Shamrocks for Janith wasn’t quite what I expected – I thought it was going to be a Guide story, but it’s pitched rather older. Janith has lost her mother and, through no fault of her own, her job, and so must go over to Northern Ireland to stay with her uncle and his family. Her uncle is taking her in out of duty, which he and his wife rigidly believe in; Janith’s cousin Lorraine is mysterious, but has taken on the rearing of her nephew Brian, because Lorraine’s widowed sister-in-law Olive is a gadfly. As Janith tries to make a place for herself, making friends and finding a way to help her new community and an old friend, she has to face small frustrations and larger dilemmas. If this were a longer review, I’d subject you to a lot of rambling about the handling of its Northern Irish setting, but I’ll just say that if you like EBD and EJO (John Oxenham gets quoted, although for all the talk about God, the Bible doesn’t) you might like this.

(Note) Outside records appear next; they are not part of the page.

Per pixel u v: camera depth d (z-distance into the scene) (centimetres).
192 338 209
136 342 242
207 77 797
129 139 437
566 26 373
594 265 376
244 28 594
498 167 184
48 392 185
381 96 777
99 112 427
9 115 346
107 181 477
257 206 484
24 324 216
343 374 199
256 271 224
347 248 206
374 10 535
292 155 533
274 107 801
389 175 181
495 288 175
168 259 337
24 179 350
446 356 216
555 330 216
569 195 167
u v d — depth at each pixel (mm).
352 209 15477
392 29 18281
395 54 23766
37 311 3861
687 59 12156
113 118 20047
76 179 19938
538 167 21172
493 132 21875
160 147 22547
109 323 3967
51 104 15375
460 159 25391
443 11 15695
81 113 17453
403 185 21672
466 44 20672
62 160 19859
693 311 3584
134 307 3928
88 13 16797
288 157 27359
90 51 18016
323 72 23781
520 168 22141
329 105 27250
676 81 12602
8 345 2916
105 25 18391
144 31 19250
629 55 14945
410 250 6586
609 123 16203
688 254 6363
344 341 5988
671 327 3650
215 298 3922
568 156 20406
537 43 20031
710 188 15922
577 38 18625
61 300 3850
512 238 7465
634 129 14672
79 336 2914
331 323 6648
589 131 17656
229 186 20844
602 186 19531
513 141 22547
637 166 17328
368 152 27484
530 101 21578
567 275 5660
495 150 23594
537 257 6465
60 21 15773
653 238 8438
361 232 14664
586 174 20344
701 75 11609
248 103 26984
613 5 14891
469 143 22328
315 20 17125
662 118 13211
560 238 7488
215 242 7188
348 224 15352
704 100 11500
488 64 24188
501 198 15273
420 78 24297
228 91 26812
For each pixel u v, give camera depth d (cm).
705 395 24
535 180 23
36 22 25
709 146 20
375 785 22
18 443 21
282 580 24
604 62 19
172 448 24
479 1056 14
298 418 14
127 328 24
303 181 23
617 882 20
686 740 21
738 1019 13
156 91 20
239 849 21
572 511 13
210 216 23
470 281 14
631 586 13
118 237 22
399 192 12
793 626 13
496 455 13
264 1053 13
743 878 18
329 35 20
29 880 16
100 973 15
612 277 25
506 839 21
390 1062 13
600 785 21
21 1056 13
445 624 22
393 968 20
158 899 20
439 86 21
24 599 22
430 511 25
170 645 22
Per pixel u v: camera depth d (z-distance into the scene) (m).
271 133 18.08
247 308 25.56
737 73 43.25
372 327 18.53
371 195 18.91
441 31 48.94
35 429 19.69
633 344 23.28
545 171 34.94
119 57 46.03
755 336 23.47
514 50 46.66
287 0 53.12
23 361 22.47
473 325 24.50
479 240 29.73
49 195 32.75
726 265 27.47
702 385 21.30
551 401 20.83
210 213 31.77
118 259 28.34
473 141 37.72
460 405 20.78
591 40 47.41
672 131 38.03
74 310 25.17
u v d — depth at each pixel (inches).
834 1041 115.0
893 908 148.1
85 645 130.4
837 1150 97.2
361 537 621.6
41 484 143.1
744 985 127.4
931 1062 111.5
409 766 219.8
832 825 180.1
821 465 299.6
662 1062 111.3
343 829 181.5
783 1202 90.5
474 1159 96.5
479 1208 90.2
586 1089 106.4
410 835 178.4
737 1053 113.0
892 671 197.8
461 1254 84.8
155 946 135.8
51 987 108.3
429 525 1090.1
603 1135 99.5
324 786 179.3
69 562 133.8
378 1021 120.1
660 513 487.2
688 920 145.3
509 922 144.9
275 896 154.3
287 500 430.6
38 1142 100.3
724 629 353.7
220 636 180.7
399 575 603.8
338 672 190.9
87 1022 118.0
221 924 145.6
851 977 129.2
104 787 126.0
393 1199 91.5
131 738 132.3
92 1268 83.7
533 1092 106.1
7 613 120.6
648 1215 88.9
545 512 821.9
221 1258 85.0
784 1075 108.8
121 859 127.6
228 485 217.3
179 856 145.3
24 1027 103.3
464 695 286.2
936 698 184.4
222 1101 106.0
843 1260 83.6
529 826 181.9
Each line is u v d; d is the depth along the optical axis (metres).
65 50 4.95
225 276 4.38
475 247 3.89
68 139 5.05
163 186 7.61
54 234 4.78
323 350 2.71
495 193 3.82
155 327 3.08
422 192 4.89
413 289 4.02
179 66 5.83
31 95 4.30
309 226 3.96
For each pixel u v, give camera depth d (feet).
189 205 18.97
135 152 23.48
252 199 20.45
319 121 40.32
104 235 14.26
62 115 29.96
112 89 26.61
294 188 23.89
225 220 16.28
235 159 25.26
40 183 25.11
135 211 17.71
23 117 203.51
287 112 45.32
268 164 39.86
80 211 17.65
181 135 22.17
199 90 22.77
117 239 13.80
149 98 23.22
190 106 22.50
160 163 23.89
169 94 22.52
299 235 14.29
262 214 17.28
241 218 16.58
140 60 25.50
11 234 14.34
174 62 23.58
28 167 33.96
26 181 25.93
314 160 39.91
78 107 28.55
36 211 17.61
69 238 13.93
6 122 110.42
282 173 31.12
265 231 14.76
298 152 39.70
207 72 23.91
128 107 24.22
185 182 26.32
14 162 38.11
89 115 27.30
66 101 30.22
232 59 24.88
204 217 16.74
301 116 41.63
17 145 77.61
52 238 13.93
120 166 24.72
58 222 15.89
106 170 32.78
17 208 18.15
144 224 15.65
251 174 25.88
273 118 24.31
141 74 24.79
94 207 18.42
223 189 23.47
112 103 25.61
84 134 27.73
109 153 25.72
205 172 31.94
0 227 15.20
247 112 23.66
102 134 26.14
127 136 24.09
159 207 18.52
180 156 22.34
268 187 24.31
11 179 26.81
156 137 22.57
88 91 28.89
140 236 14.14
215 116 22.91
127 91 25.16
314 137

I watched Roald Dahl’s Esio Trot, and it was altogether delightful. I must have read the story, because it would have come out when I was in my Dahl phase, but I didn’t remember any of it – I presume a good deal was added to make a feature-length show, anyhow. I loved the look of it, the warm hues, Mr Hoppy’s beautiful garden set off by the improbably always blue London sky, and Judi Dench looking ravishing, as one character put it, as Mrs Silver, the object of Mr Hoppy’s devotion. Hoffman and she are such class acts, but I also very much liked James Corden as the fourth-wall breaking narrator, who was telling the story to us, people on the bus and Roberta, who turned out to be a part of the story. It was funny and touching with its nudge to seize the day, although perhaps 100 tortoises in a flat are a bit too much. A real treat.
I also read Rose Under Fire, the sequel to Code Name Verity, about which I couldn’t write much, but this novel demands some response. Both are shattering, having created vivid, human characters living through extraordinary times. Rose’s book doesn’t quite play the same narrative games, being more or less writings in a book that her friend Maddie has given her, at a time when fancy paper must have been like gold dust. But what happens to Rose Justice, pilot, poet, American Girl Scout and tall seventeen year old after she leaves France and to the girls and women she meets is remarkable and powerfully depicted. This book made me think seriously about the nature of evil.